Ausência de Haddad frustra prefeitos e acirra disputa entre entidades municipalistas
Bolsonaro aparece de surpresa e ganha comício de presente

A esperada participação do ministro da Fazenda, Fernando Haddad (PT), na Marcha dos Prefeitos em Defesa dos Municípios, nesta quarta-feira (21), em Brasília, se transformou em motivo de frustração. Sua ausência foi sentida especialmente no painel sobre a Reforma Tributária e o comitê gestor do Imposto sobre Bens e Serviços (IBS), que rateará receitas entre União, estados e municípios.
Sem Haddad, o palco foi tomado por críticas à Emenda 100, do Projeto de Lei Complementar (PLP) 108, em análise no Senado. A proposta, apresentada pelo senador Otto Alencar (PSD-BA), altera a composição do comitê gestor dos tributos compartilhados. O texto reserva 14 cadeiras à Confederação Nacional de Municípios (CNM) e 13 à Frente Nacional de Prefeitos (FNP).
A divisão gerou atrito. A CNM, entidade mais representativa e com maior número de municípios associados — em especial de pequeno porte —, considera a emenda uma tentativa de "golpe" que favorece grandes cidades, com menor representatividade, mas maior influência política. A FNP, cuja base inclui capitais e cidades médias, é ligada a lideranças como o prefeito do Rio de Janeiro, Eduardo Paes (MDB), defensor da proposta.
A ausência de Haddad abriu margem para especulações: por que o ministro não apareceu num dos maiores eventos municipalistas do país? Evitou um confronto com a CNM? Ou sinalizou alinhamento com Paes, que articula nos bastidores apoio à emenda? A falta de posicionamento claro aprofundou a desconfiança de que o governo federal estaria mais sensível aos interesses das grandes cidades.
Mesmo com a previsão do chamado “Seguro Receita” — um mecanismo que assegura repasses iguais por até 50 anos —, prefeitos temem que, no longo prazo, os municípios menores acabem sendo prejudicados, como já ocorreu com os royalties do petróleo. O episódio reforça uma antiga sensação: Brasília nem sempre ouve os que vivem a realidade do interior.
Bolsonaro transforma marcha em palanque político
Se a presença de Lula provocou vaias abafadas, a de Bolsonaro incendiou a plateia. De surpresa, o ex-presidente Jair Bolsonaro (PL) foi levado por parlamentares do seu partido até o evento e, mesmo sem constar na programação, discursou como se estivesse em campanha.
Bolsonaro "apareceu de surpresa" na Marcha dos Prefeitos (Foto: CNM)
A cena foi conduzida por Ciro Nogueira (PP), que abriu mão de sua fala para ceder o microfone ao ex-chefe do Executivo.
“Para um ex, isso não tem preço”, disparou Bolsonaro, arrancando aplausos.
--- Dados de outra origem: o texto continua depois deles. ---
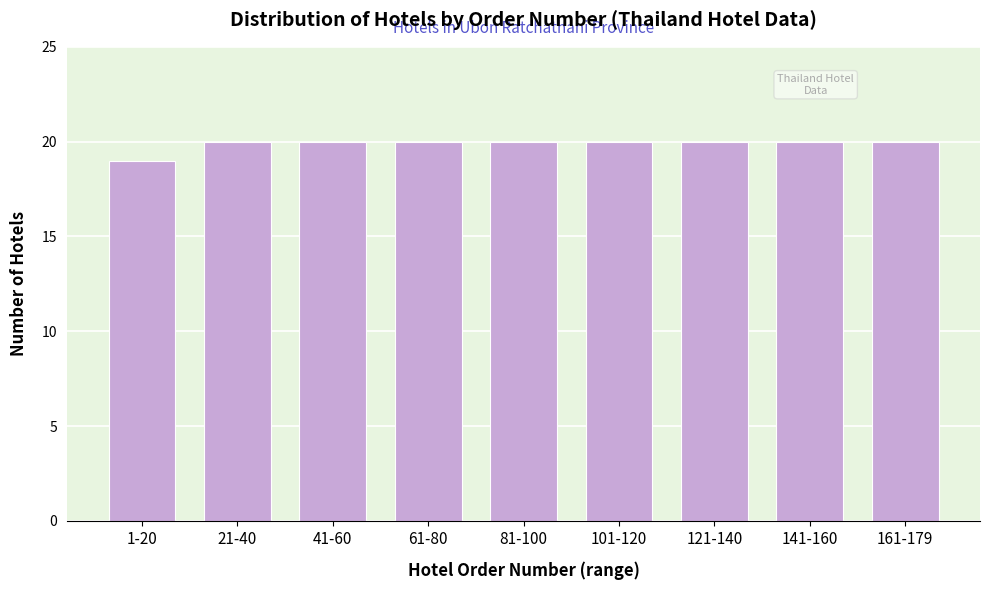

Reading left to right, what are all the values shown in this chart?

1-20=19	21-40=20	41-60=20	61-80=20	81-100=20	101-120=20	121-140=20	141-160=20	161-179=20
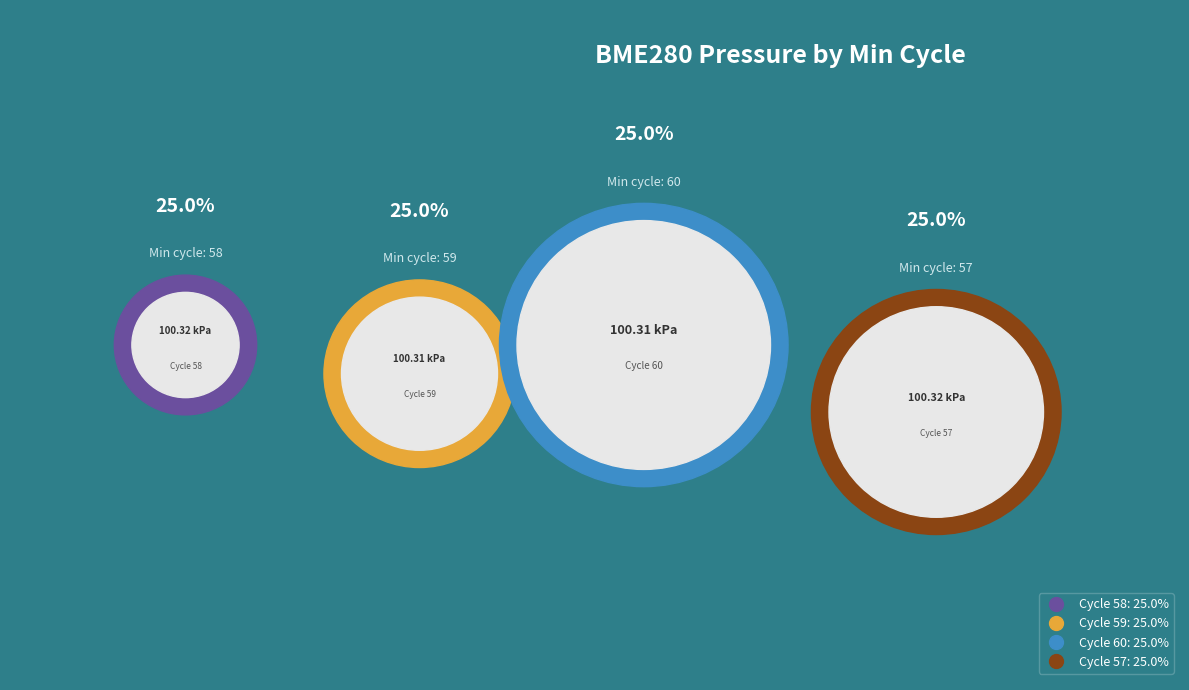

Is there a majority slice in this chart?

No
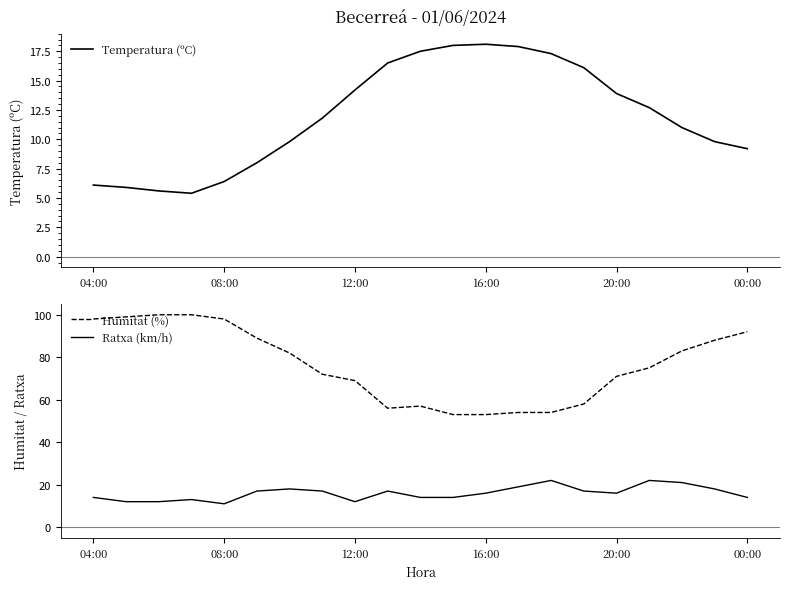

True or false: Ratxa (km/h) has a value of 14 at 04:00.

True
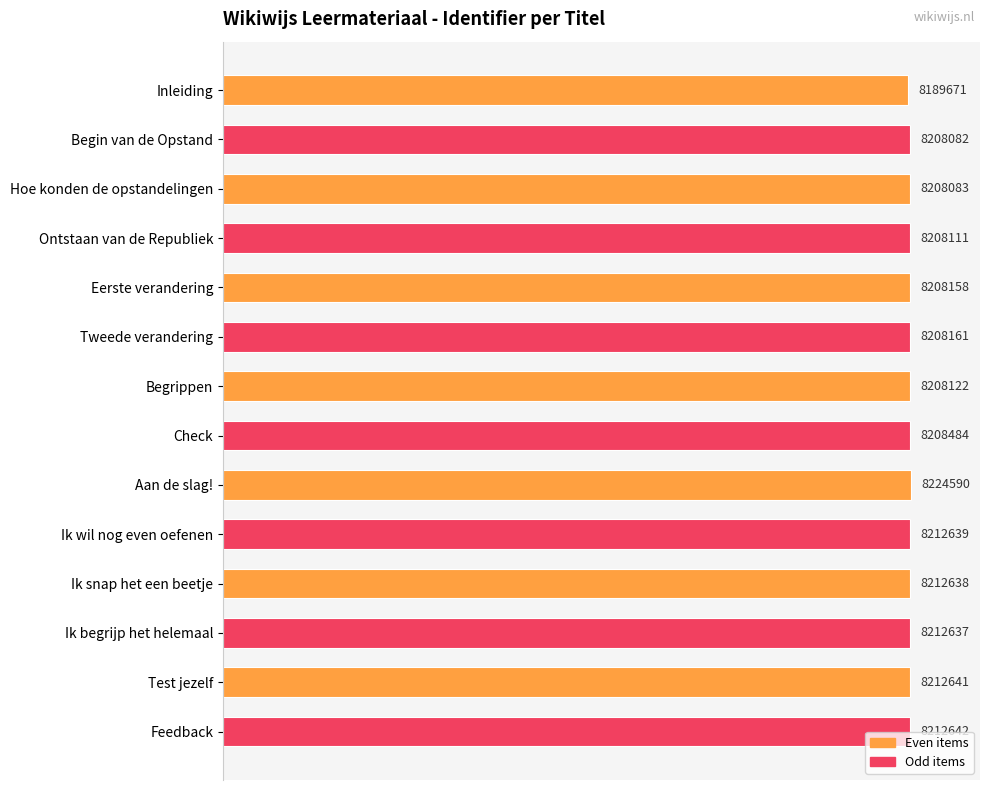

How many bars are there in total?

14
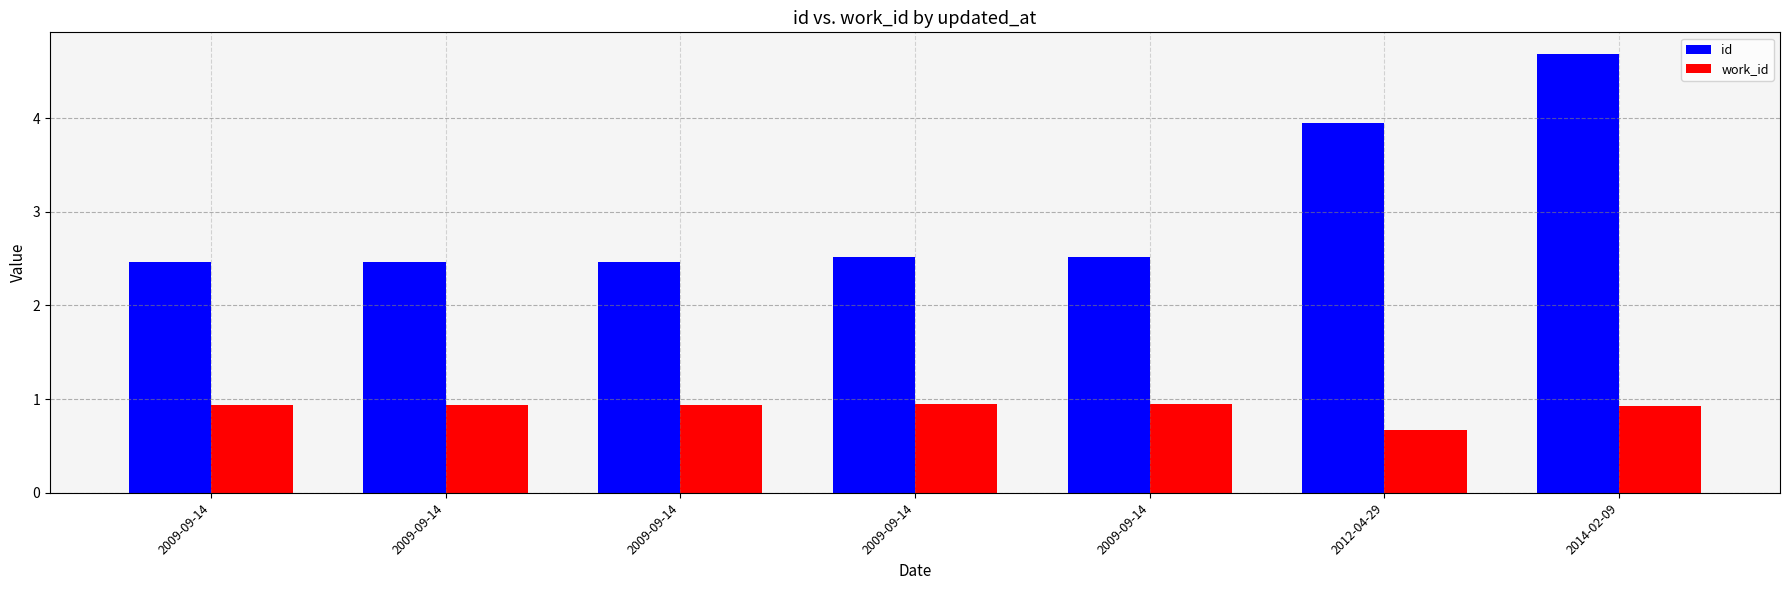

Rank the series at 2009-09-14 from highest to lowest value.

id, work_id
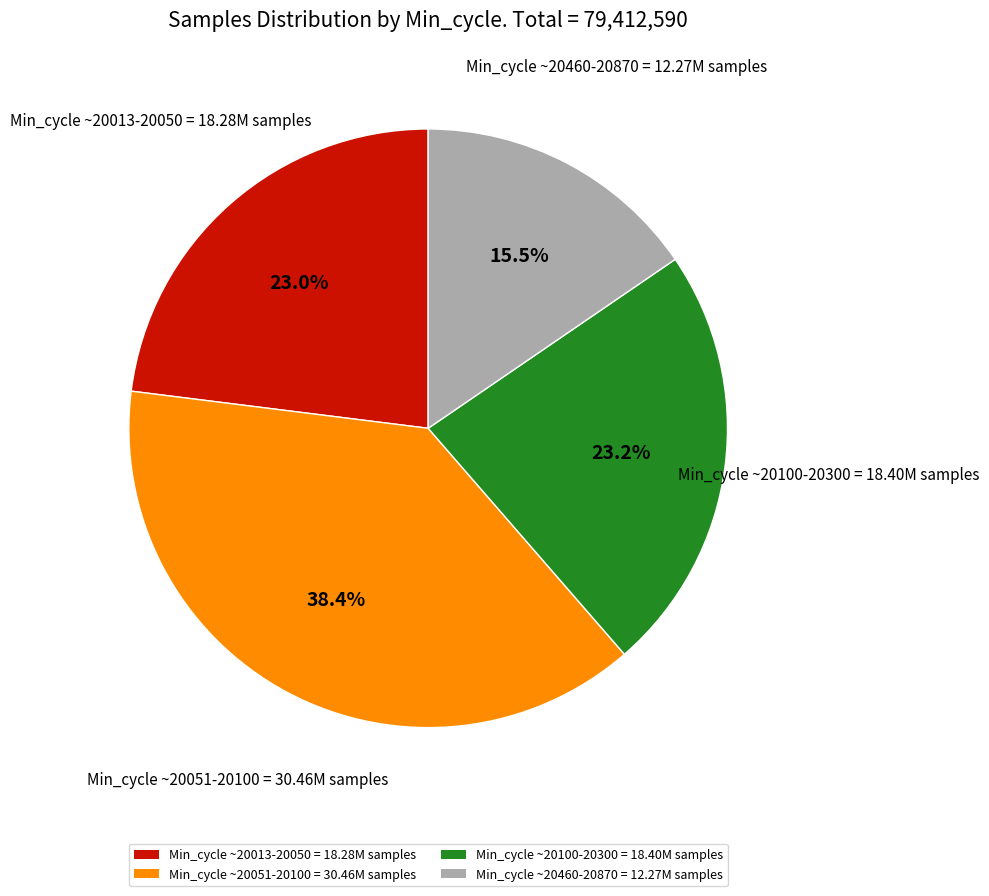

How many slices are in this pie chart?

4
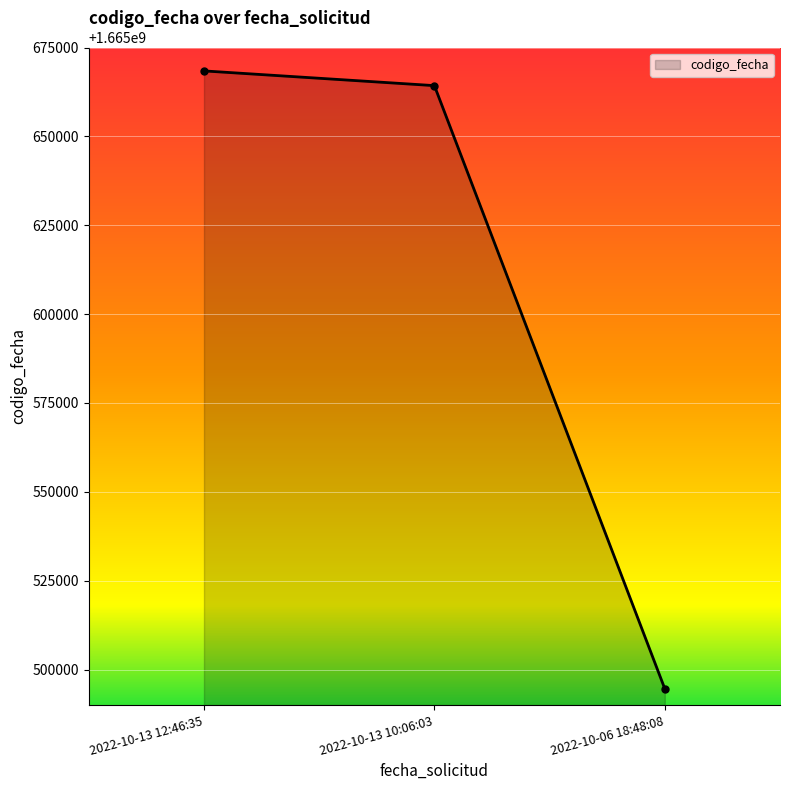

Reading right to left, extract all data points from this chart.

2022-10-06 18:48:08=1665494590	2022-10-13 10:06:03=1665664274	2022-10-13 12:46:35=1665668416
No discurso, revisitou seu mandato, culpou a pandemia, guerras e a crise hídrica pelas dificuldades e retomou o bordão “mais Brasil, menos Brasília”.
Mas foi ao fim que entregou o verdadeiro propósito de sua aparição.
“Tenho saudades de servir à pátria. Não tenho obsessão pelo poder, mas paixão pelo Brasil. Se Deus quiser e me permitir, serei uma opção para o país”.
A frase, ainda que envolta em espiritualidade e patriotismo, tem endereço certo: as urnas de 2026.
Cena está prestigiado
O ex-prefeito de Pinhalzinho, Mário Afonso Woitexem (PSDB), vive um momento de prestígio nacional. Atual coordenador da Confederação Nacional de Municípios (CNM) para a Região Sul, Woitexem teve acesso à sala VIP da Marcha dos Prefeitos e foi destaque como painelista em diversas atividades — inclusive naquele que teria a aguardada participação do ministro da Fazenda, Fernando Haddad.
Cena faz parte da Confederação Nacional de Municípios (Foto: CNM)
Atualmente, Woitexem integra o conselho político da CNM e atua nos bastidores da formulação das principais pautas do municipalismo brasileiro. Com foco especial em temas como gestão fiscal e receitas públicas, tem se consolidado como uma das vozes técnicas mais influentes na articulação entre municípios e o governo federal.